EXERCISE:
Copy out the material below word for word, everything from its first line down to the line containing "following underline: present -> none", with both of those lines included.

ITEMS:

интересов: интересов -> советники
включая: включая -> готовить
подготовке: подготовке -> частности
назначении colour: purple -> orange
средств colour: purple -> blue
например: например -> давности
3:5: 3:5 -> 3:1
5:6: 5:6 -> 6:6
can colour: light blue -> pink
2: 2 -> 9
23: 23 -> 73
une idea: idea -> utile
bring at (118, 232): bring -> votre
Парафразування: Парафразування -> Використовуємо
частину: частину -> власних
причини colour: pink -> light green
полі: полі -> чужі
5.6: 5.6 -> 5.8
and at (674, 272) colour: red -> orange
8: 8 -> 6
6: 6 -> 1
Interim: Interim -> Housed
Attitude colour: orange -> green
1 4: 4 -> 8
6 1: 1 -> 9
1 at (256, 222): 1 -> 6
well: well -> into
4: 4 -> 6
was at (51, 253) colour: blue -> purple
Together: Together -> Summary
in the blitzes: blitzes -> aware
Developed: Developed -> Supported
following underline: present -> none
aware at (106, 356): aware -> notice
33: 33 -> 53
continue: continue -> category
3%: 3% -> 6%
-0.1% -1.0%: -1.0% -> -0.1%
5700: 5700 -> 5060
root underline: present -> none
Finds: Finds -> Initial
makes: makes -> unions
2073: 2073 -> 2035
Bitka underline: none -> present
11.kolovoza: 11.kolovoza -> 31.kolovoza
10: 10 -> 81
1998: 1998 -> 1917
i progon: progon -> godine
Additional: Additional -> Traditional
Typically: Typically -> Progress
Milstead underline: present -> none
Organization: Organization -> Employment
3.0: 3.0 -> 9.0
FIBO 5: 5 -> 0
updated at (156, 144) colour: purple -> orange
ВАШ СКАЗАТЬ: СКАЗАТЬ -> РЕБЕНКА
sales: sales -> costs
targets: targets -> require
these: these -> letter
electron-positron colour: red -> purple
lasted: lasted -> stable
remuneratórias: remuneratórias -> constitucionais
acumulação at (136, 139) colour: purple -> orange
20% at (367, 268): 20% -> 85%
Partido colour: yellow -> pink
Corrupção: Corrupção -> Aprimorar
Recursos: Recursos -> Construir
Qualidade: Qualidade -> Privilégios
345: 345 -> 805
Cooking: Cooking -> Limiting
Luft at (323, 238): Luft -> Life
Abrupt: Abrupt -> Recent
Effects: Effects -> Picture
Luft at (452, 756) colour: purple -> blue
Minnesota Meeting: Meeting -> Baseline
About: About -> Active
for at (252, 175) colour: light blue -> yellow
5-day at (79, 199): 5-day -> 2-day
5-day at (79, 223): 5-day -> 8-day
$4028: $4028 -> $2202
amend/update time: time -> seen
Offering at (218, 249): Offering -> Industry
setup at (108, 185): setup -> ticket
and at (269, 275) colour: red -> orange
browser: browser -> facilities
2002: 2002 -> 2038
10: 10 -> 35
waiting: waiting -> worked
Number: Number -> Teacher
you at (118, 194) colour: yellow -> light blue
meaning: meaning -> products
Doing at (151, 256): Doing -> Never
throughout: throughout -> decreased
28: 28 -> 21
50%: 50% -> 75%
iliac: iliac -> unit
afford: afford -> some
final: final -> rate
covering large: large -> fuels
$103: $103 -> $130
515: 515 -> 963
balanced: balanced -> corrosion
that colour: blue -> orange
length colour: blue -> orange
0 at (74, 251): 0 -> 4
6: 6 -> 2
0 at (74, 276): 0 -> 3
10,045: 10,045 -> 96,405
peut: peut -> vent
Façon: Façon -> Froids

IN RESPONSE:
интересов: интересов -> советники
включая: включая -> готовить
подготовке: подготовке -> частности
назначении colour: purple -> orange
средств colour: purple -> blue
например: например -> давности
3:5: 3:5 -> 3:1
5:6: 5:6 -> 6:6
can colour: light blue -> pink
2: 2 -> 9
23: 23 -> 73
une idea: idea -> utile
bring at (118, 232): bring -> votre
Парафразування: Парафразування -> Використовуємо
частину: частину -> власних
причини colour: pink -> light green
полі: полі -> чужі
5.6: 5.6 -> 5.8
and at (674, 272) colour: red -> orange
8: 8 -> 6
6: 6 -> 1
Interim: Interim -> Housed
Attitude colour: orange -> green
1 4: 4 -> 8
6 1: 1 -> 9
1 at (256, 222): 1 -> 6
well: well -> into
4: 4 -> 6
was at (51, 253) colour: blue -> purple
Together: Together -> Summary
in the blitzes: blitzes -> aware
Developed: Developed -> Supported
following underline: present -> none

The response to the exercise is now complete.